NOTE: Whether diabetes occurs in the healing phase involving the alpha islet cells or in the conflict-active phase related to the beta islet cells is determined by a person's gender, laterality, and hormone status rather than a person’s age. Hence, from the GNM perspective, the differentiation between “juvenile” and “adult-onset” diabetes is meaningless.

It is a wide-spread belief that high blood sugar causes damage to the arteries and “indirectly” to the nerves leading to a loss of sensation, especially in the extremities. However, not every diabetic develops the condition! Neither can this theory explain why an elevated glucose level would, for example, affect the feet (or just one foot or toe) in one person and the arm(s) in another. Based on GNM, what is called “diabetic peripheral neuropathy” is a combination of two Biological Special Programs running simultaneously: one involves the beta islet cells of the pancreas linked to a “resistance conflict” causing diabetes, the other involves the periosteum related, in case of the legs, to “wanting to kick somebody away” (usually the person one resists) with the development of leg ulcers or gangrene, depending on the intensity and duration of the conflict (see also “diabetic retinopathy”).
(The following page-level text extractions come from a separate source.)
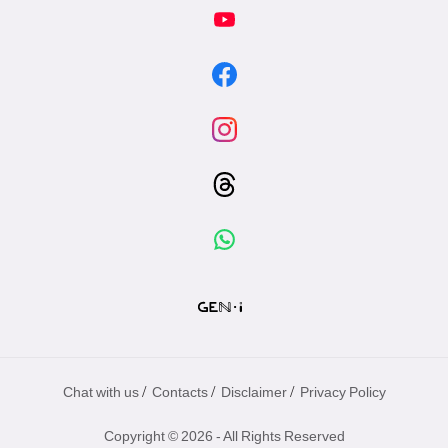
/
/
/
Chat with us
Contacts
Disclaimer
Privacy Policy
Copyright © 2026 - All Rights Reserved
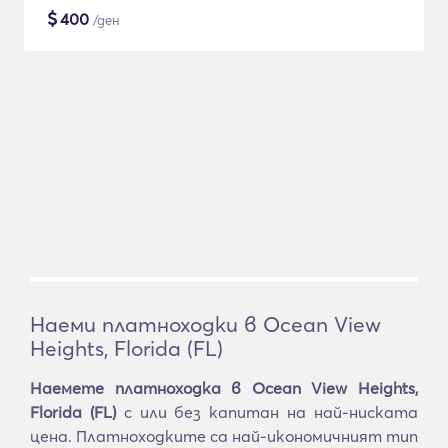
$
400
/ден
Наеми платноходки в Ocean View
Heights, Florida (FL)
Наемете платноходка в Ocean View Heights,
Florida (FL)
с или без капитан на най-ниската
цена. Платноходките са най-икономичният тип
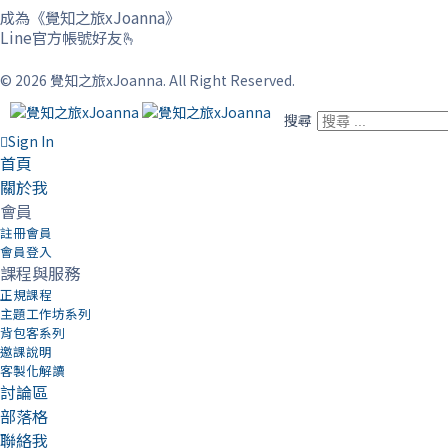
成為《覺知之旅xJoanna》
Line官方帳號好友🫰
© 2026 覺知之旅xJoanna. All Right Reserved.
搜尋
Sign In
首頁
關於我
會員
註冊會員
會員登入
課程與服務
正規課程
主題工作坊系列
背包客系列
邀課說明
客製化解讀
討論區
部落格
聯絡我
This CT scan shows a central conflict with a Hamer Focus reaching over both brain hemispheres of the glucose center (view the GNM diagram). Such a situation occurs, when a person experiences the conflict in a male (resistance) and female (fear-disgust) fashion, for example, during the period when a woman is going through menopause. In this case there are no symptoms since hypoglycemia and diabetes balance the blood sugar level.
HEALING PHASE: During the first part of the healing phase, in PCL-A, the glucose level decreases to a normal level. However, for the period of the Epileptoid Crisis, when the conflict-active symptoms are reactivated, the blood sugar rises temporarily. Acute hyperglycemia (hyperglycemic shock) can induce a “diabetic coma”! In PCL-B, the blood sugar level decreases below the normal range showing the symptoms of hypoglycemia (compare with alpha islet cells-related hypoglycemia in the conflict-active phase). At the end of the healing phase, the blood sugar level is back to normal. However, with a hanging healing due to continuous conflict relapses, hypoglycemia becomes chronic (and so does the craving for sweets).

CAUTION: Because of a potentially serious Epileptoid Crisis, an intended resolution of a conflict related to Alpha and Beta Islet Cells should only be approached under the supervision of a health care professional!